Le volet art contemporain, je l’ai poursuivi, mais il y a deux ans, il y a eu un plan social. En 2019 quand je suis devenue éditrice, j’avais une assistante, Pauline Garrone, puis il y a eu Nesma Merhoum. Avec le plan social, j’ai perdu mon assistante et donc une capacité de travail. Ces dernières années, la partie art contemporain s’est réduite. J’ai suivi l’année dernière le catalogue de Robert Ryman avec le musée d’Orsay. Je me suis concentrée sur la photographie. Il faut voir comment les choses évoluent dans les années qui viennent. Le fait que l’économie des beaux livres est de plus en plus difficile à tenir et qu’on ait dû réduire nos équipes, nous oblige à réduire le nombre de titres.

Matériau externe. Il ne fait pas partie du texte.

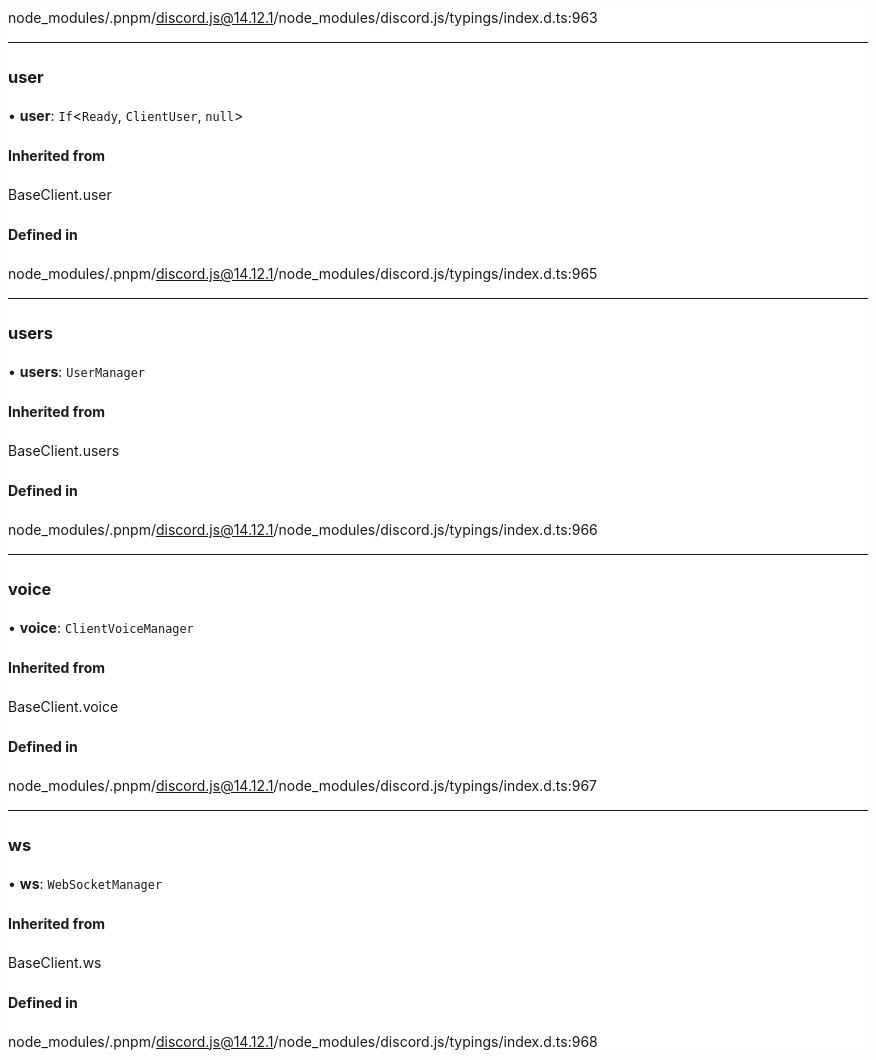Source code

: node_modules/.pnpm/discord.js@14.12.1/node_modules/discord.js/typings/index.d.ts:963

___

### user

• **user**: `If`<`Ready`, `ClientUser`, ``null``\>

#### Inherited from

BaseClient.user

#### Defined in

node_modules/.pnpm/discord.js@14.12.1/node_modules/discord.js/typings/index.d.ts:965

___

### users

• **users**: `UserManager`

#### Inherited from

BaseClient.users

#### Defined in

node_modules/.pnpm/discord.js@14.12.1/node_modules/discord.js/typings/index.d.ts:966

___

### voice

• **voice**: `ClientVoiceManager`

#### Inherited from

BaseClient.voice

#### Defined in

node_modules/.pnpm/discord.js@14.12.1/node_modules/discord.js/typings/index.d.ts:967

___

### ws

• **ws**: `WebSocketManager`

#### Inherited from

BaseClient.ws

#### Defined in

node_modules/.pnpm/discord.js@14.12.1/node_modules/discord.js/typings/index.d.ts:968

J’aime aussi l’idée qu’on se démène pour porter les livres qu’on fait. Ça ne sert peut-être à rien d’en faire trop si ce n’est pas pour être avec eux. Un éditeur, aujourd’hui, est avec ses artistes et l’accompagne parfois jusque sur ces projets d’exposition. On ne fait pas un travail d’agent, il ne faut pas exagérer, mais on est aussi dans ce périmètre-là. C’est un travail de mise en réseau. Les éditeurs de photographie se sont réunis autour de l’association France Photobook, poussé par le ministère après le Covid. C’est vrai qu’aujourd’hui on se parle, on s’entraide à notre manière, il y a des choses qui se font ensemble comme certains salons à l’étranger ou la promotion auprès des libraires avec une revue, ce qui n’était pas du tout le cas avant. Il y a des synergies qui sont intéressantes, l’équivalent est le réseau Diagonal pour les centres d’art. On en a besoin pour soutenir nos livres parce que l’économie du livre photo est fragile. On sait qu’un livre qui sort sans exposition, c’est compliqué et monter une exposition, c’est aussi compliqué. C’est tout un puzzle qu’il faut assembler. C’est une nouvelle époque que je trouve très positive.

Donc, vous avez trouvé le bon équilibre, professionnellement ?
Je ne sais pas si j’ai trouvé le bon équilibre, c’est un équilibre qui se travaille chaque jour. L’avantage, c’est que j’ai un salaire qui me permet de temps en temps d’enclencher des nouveaux projets personnels en dehors des institutions. Ça m’a permis de partir au Japon par exemple. En ce moment, je voyage en Pologne. J’ai commencé à regarder vers l’Europe de l’Est. Ça m’intéresse beaucoup. C’est l’avantage de ne pas trop se poser de questions sur comment gagner sa vie. D’un autre côté, le fait de m’être tournée vers la Pologne, je découvre des artistes pour la partie édition. Donc, c’est plein d’allers-retours.
C’est très enrichissant !
J’ai de la chance. Par rapport à d’autres amis éditeurs, je suis salariée d’une maison d’édition que je ne porte pas. Évidemment je soutiens mon département dans le sens où je suis hyper investie et engagée, mais ce n’est pas la même chose quand même. J’en ai conscience.